Discovery Kids
- Discovery Kids Latin America's current logo since April 7, 2021
- Product type: Television networks Programming blocks;
- Introduced: Discovery Kids Channel October 22, 1996 (United States); November 4, 1996 (Latin America); ;

= Discovery Kids =

Children's educational brand

Discovery Kids is a children's educational brand owned by Warner Bros. Discovery. Starting as a television block within Discovery Channel, the brand expanded as a separate television channel in October 1996. In 2002, the channel began airing a Saturday morning children's programming block on NBC, which ran from October 5, 2002, to September 2, 2006.

Most of Discovery Kids' worldwide channels, as well as its website for children's activities and consumer products, have been either rebranded or shut down. Following the Warner Bros. Discovery merger in 2022, the brand was replaced by the standard Discovery brand for activities and consumer products. As of 2026, Discovery Kids-branded channels continue to broadcast in both India and Latin America.
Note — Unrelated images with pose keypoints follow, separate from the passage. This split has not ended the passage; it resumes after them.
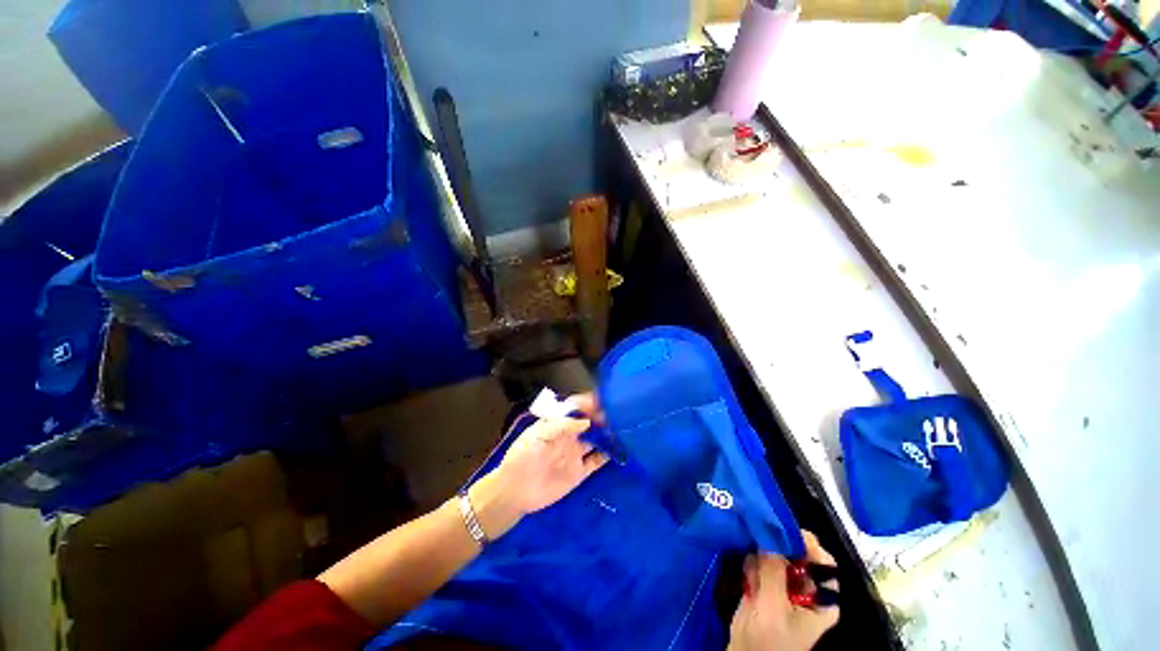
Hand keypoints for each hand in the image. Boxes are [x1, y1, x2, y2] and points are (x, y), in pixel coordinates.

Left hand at [469, 393, 609, 538]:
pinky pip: (596, 461)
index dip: (587, 403)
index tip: (601, 401)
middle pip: (589, 422)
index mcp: (556, 424)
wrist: (514, 491)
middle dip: (602, 417)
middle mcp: (568, 436)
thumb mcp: (538, 435)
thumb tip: (586, 421)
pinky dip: (607, 456)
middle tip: (617, 415)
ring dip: (607, 435)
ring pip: (596, 440)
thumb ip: (561, 426)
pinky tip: (618, 450)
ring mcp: (574, 454)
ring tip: (622, 430)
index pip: (575, 408)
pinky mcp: (578, 472)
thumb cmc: (523, 457)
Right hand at [727, 531, 839, 650]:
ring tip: (753, 572)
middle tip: (761, 542)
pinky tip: (747, 578)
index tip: (788, 530)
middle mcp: (806, 589)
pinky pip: (760, 562)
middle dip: (778, 548)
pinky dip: (752, 564)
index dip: (810, 546)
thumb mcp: (772, 608)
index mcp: (820, 600)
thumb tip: (770, 539)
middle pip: (798, 556)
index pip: (825, 565)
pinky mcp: (765, 583)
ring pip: (776, 555)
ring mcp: (784, 585)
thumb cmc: (767, 640)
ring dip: (761, 557)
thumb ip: (773, 573)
An unbranded morning programming block based on the Latin American channel (formerly branded as Discovery Kids) also airs in the United States on Discovery Familia.

==Channels==
===Current channels===
- Discovery Kids Latin America (launched in 1996; divided into five feeds plus one subfeed)
  - Pan-regional feed (broadcast to most Latin American countries, including the Caribbean)
  - Mexican feed
  - Colombian feed
  - Southern feed (broadcast to Argentina, Paraguay and Uruguay)
    - Chilean subfeed (available in Chile with local advertisement)
  - Brazilian feed (dubbed in Portuguese)
- Discovery Kids India (launched in 2012)

===Former channels===
- Discovery Kids on NBC, programming block on NBC (2002-2006)
- Discovery Kids Australia (2014-2020)
- DKids, broadcast in Middle East and North Africa (2016-2020)
- Discovery Kids UK, time-shared with Discovery Wings (both operated from 2000 to 2007)
- Discovery Kids Asia (2012-2016)

====Rebranded channels====
- Discovery Kids US (1996–2010) – In 2009, the channel became a 50/50 joint venture between Discovery and Hasbro Entertainment and was relaunched as Hub Network in 2010. The channel was relaunched again as Discovery Family in 2014, after Discovery reacquired 10% of Hasbro's stake in the network.
  - Discovery Kids en Español (2005–2007) – A former Spanish-language counterpart to Discovery Kids US. In 2007, the channel merged with Discovery Viajar y Vivir to become Discovery Familia, effectively converting Discovery Kids en Español into a daytime programming block. The block became unbranded in 2014 and currently airs in the morning hours.
- Discovery Kids Canada (2001–2009) – In 2009, Corus announced that the channel would be relaunched as a Canadian version of Nickelodeon under license from MTV Networks. The channel, along with ABC Spark, Disney Jr., Disney XD, and La Chaîne Disney, would all later shut down in 2025 due to financial pressure within Corus.